The changes we are seeing in Bolivia today, are not new. In the 60’s and 70’s indigenous movements in the rural areas and in the mining towns were extremely important. And these could have become centers of revolutionary activity. The right wing dictatorships of the period on their own, or with the collaboration of regional repressive apparatuses such is the Plan Condor, or the CIA, eliminated many of the leaders of such movements, through repression, exile, assassination, and often desaparición (to disappear people, as in the Chilean and Argentine regimes). Their success however, was only temporary, and the beacon of hope was never shut off, nor could they have destroyed the roads of freedom and equality.

Today Bolivia finds itself at crossroads, those who were confined to be the image on an autochthonous postcard, or were seen as a folkloric ornament, demand their right to actively participate of the Bolivian economy, its society and its culture. Principally, they demand their right to stand up, to be heard, to become democratic actors. ¿Why do people in the high middle and upper classes oppose those demands? ¿Why can’t the upper classes let go of the political power they hold and they have so systematically corrupted?

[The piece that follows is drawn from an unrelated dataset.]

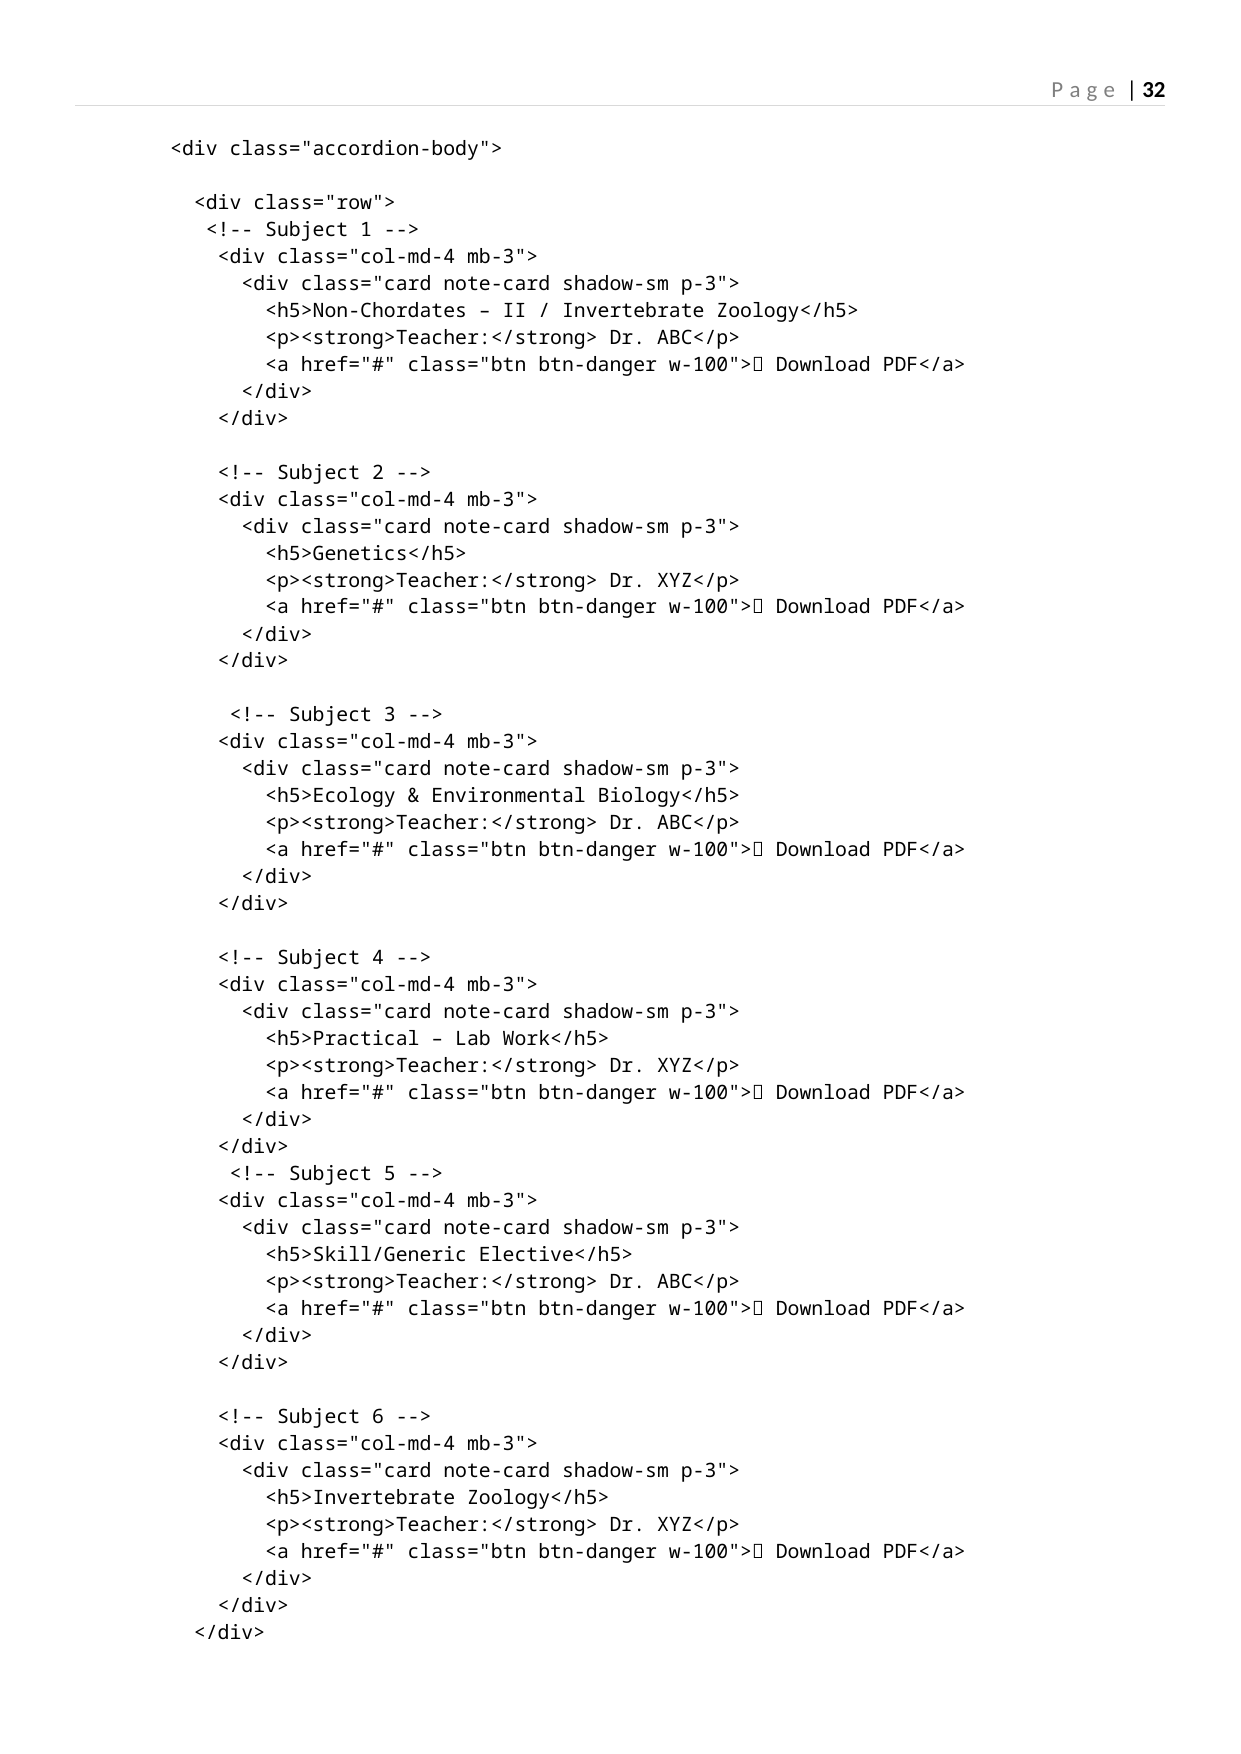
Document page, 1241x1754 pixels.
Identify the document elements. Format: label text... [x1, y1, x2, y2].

The upper classes claim that the government neglects their demands for dialogue and negotiations. But they do not look at their own attitudes. They are the ones who refuse to negotiate. They refuse to give up their class privileges. They refuse to understand that Bolivia has changed and is no longer the country they used to manipulate. They refuse to accept that they cannot suck and enrich on the country’s resources anymore, while the great majority lives in poverty or extreme poverty. They refuse to acknowledge that most Bolivians have wakened up, and are willing to demand their rights through democratic processes.

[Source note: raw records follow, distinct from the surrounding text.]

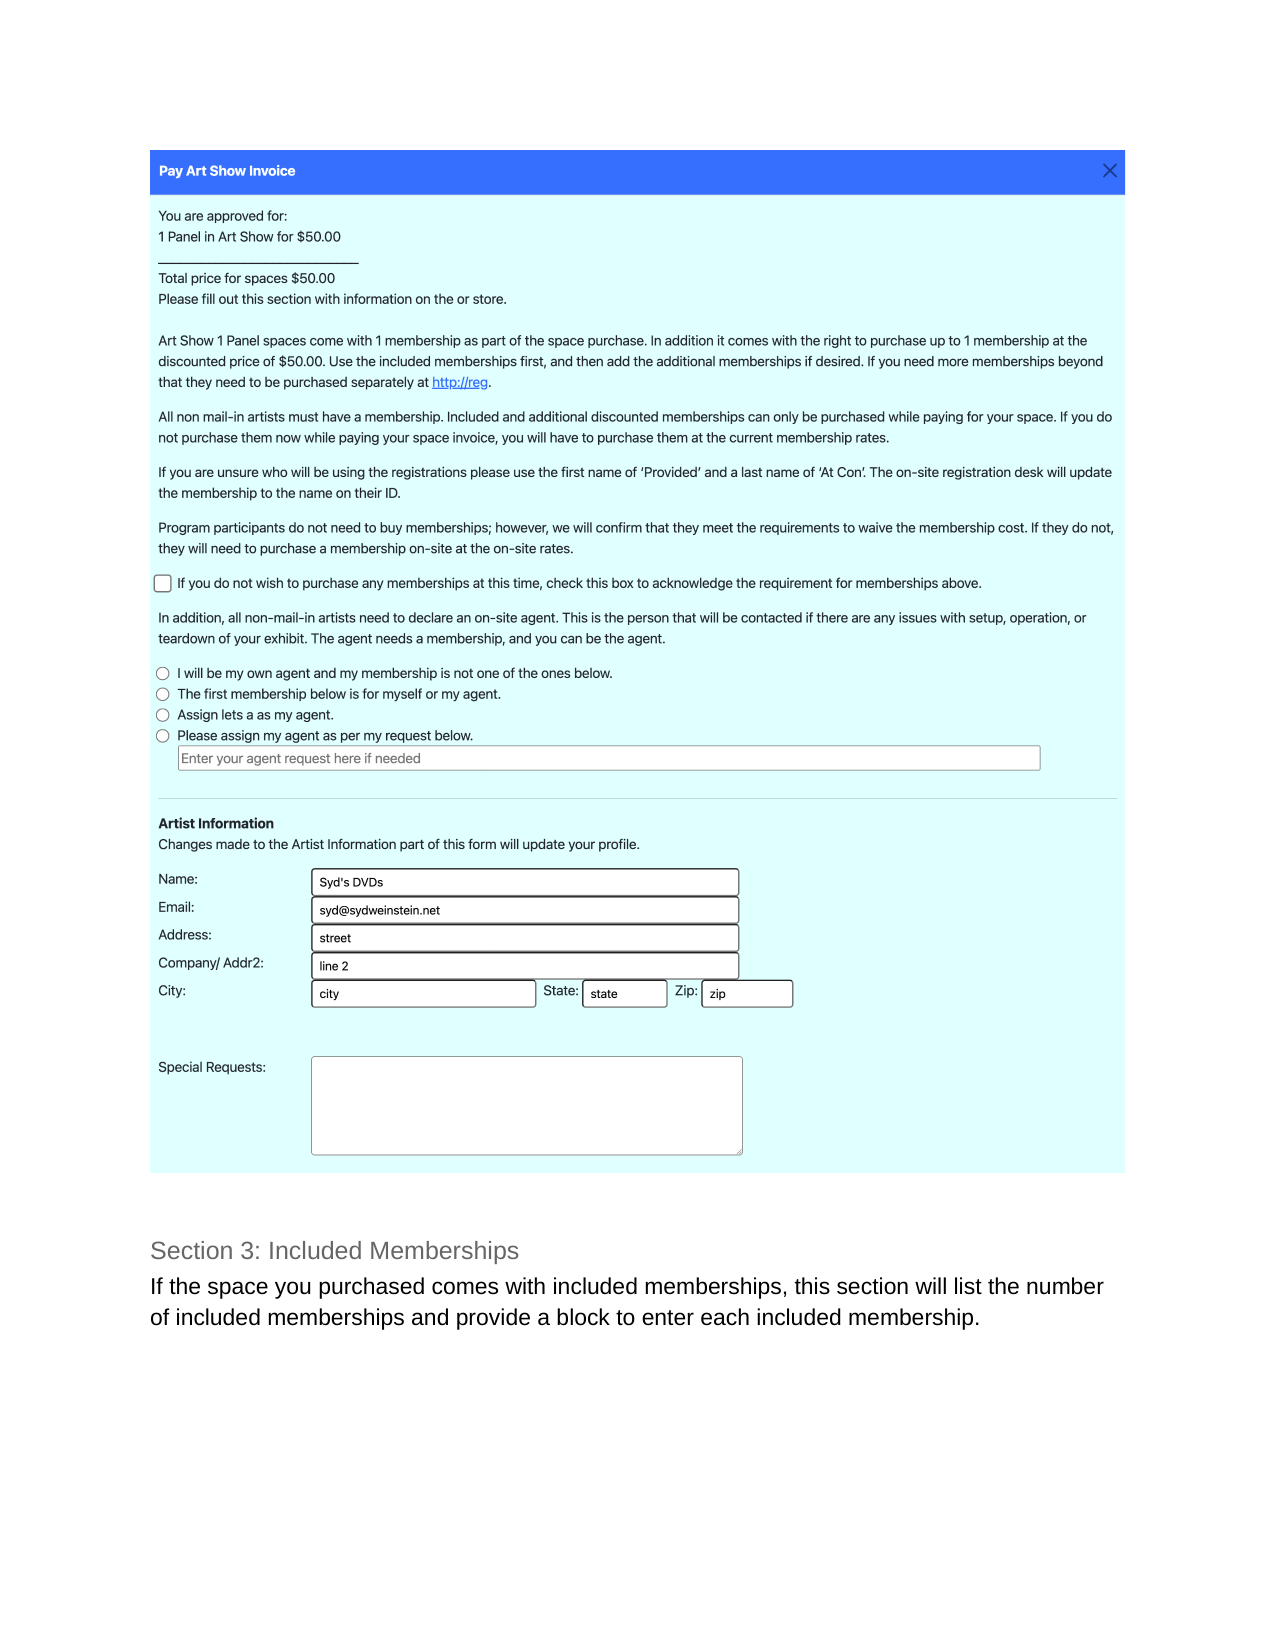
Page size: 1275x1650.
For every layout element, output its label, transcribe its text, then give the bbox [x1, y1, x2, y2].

picture [150, 150, 1125, 1173]
text If the space you purchased comes with included memberships, this section will list the number of included memberships and provide a block to enter each included membership. [150, 1273, 1125, 1330]
subtitle Section 3: Included Memberships [150, 1236, 1125, 1265]
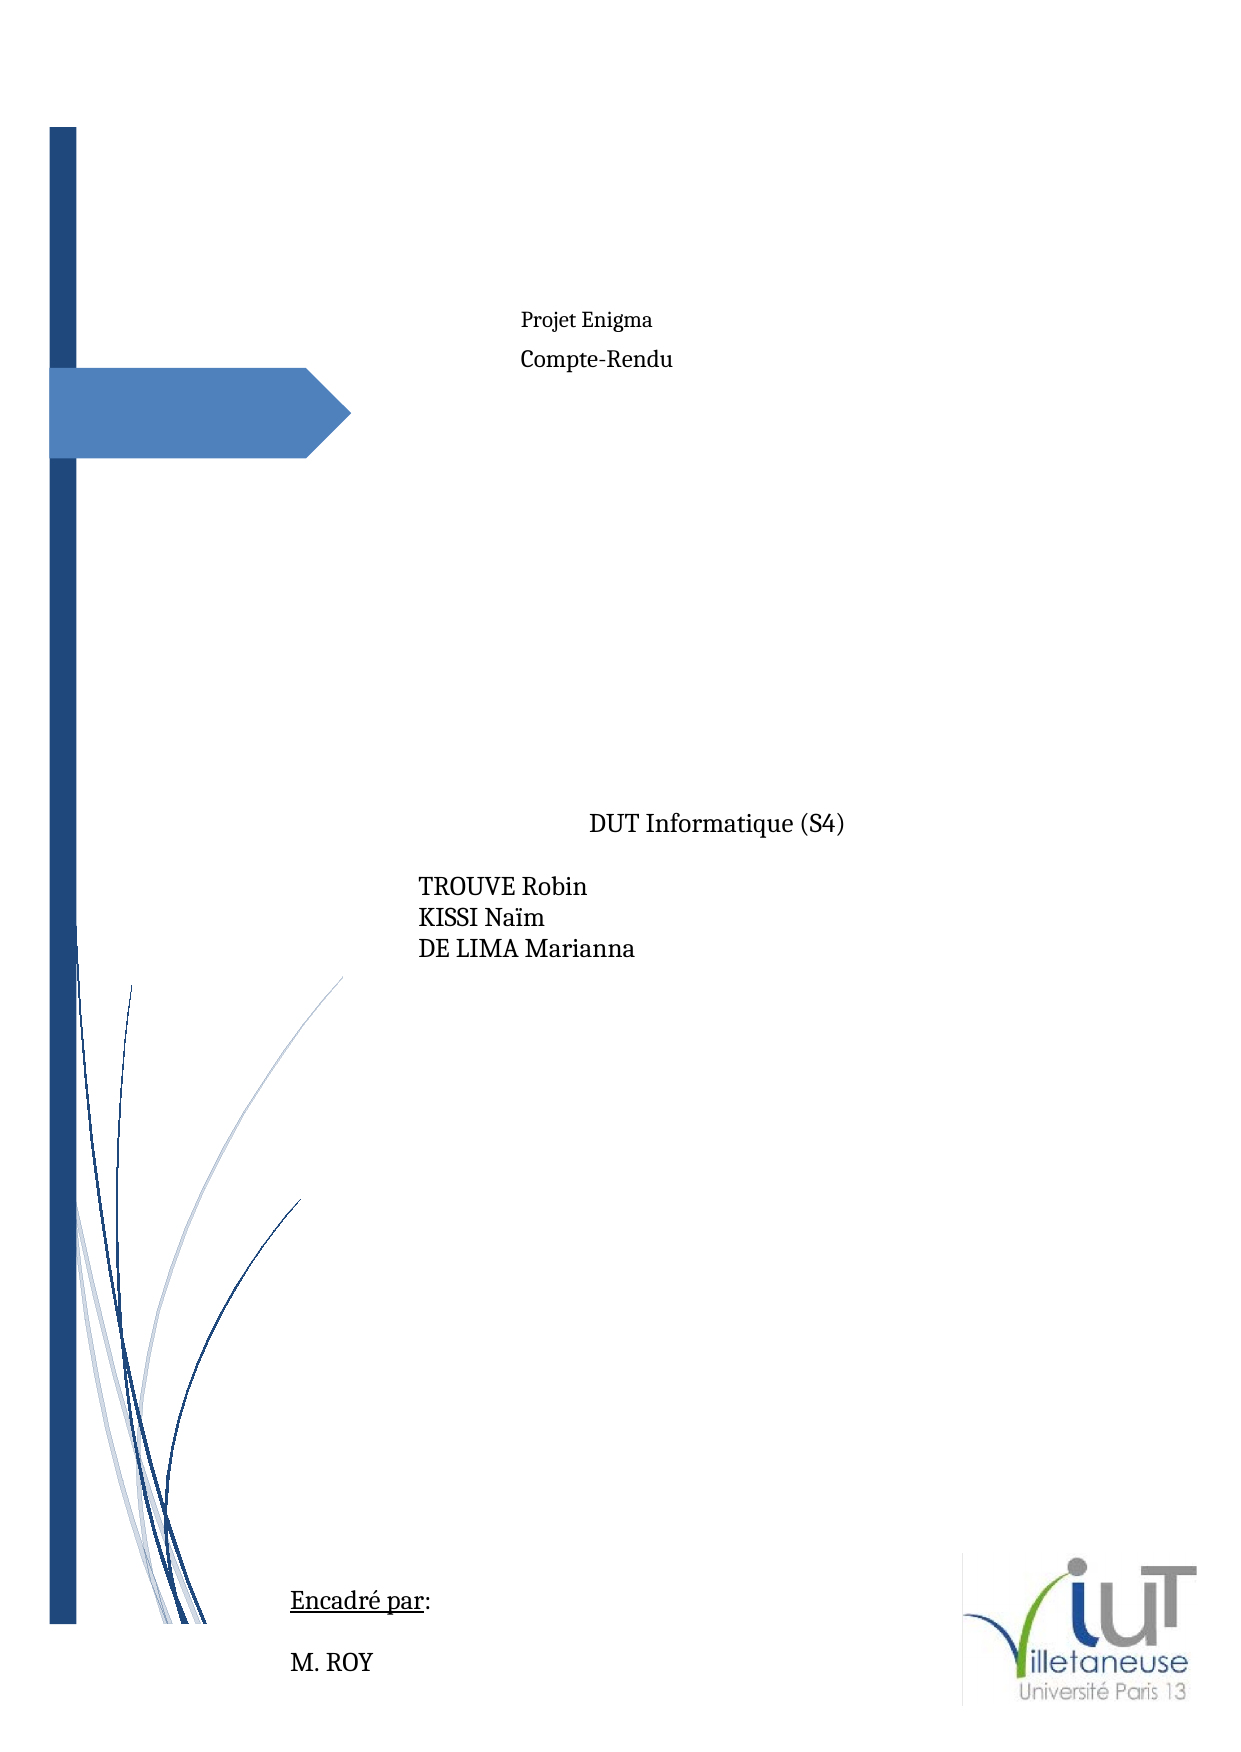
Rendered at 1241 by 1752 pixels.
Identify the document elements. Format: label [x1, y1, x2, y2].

picture [962, 1553, 1197, 1706]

[1] Alcides Arguedas’ Pueblo Enfermo. La Paz: Ediciones Isla. [1909 1st ed., 1936 3rd ed.] 1979, pp. 39. Arguedas and Franz Tamayo, were the most important thinkers of the early 20th century. They both debated over the Indian issue at the beginning of the century, and their influence was to have long lasting effects. For Arguedas, the Indian race was destined to disappear because of its inferior nature, he believed that the country was a sick country because it was populated by a majority of Indians whose natural meaningless culture kept the country behind other Latin American countries in the march towards progress, it could be argued that he was a social Darwinist, in the 3rd edition of his essay Pueblo Enfermo (A Sick People), he even cites Hitler to justify his segregationist views. Tamayo on the other hand believes that Indian people could become civilized, in his most important essay Creación de la Pedagogía Nacional, he praises the Indian race for its strength and argues that its endurance in the course of history shows its racial superiority, ‘the Aymara race will become one of the prominent races of the world’, this also shows the social Darwinist influences of the period. Nonetheless even though Tamayo acknowledges the vitality, and energetic strength of the Indian, he argues that they lack the faculty to think like a westerner. It should be noted that Tamayo, a great poet and political thinker, had an Aymara mother and possibly an Aymara father, although he was adopted and raised by a very wealthy aristocrat. Tamayo, Franz. Creación de la Pedagogía Nacional. La Paz: Ministerio de Educación, [1910] 1944, pp. 110-123.

[2] Saenz, Mario. The Identity of Liberation in Latin American Thought. Maryland: Lexington Books. 1999. There is an interesting analysis of Alcides Arguedas’ thinking and other contemporary Latin American thinkers in this book. I highly recommend it.

[3] Manifiesto de Tiwanaku. 1973. There are probably no English translations of it, and it is very difficult to find one, even in Spanish. The author of this post, will try to translate the whole Manifesto, and post it here on a later date.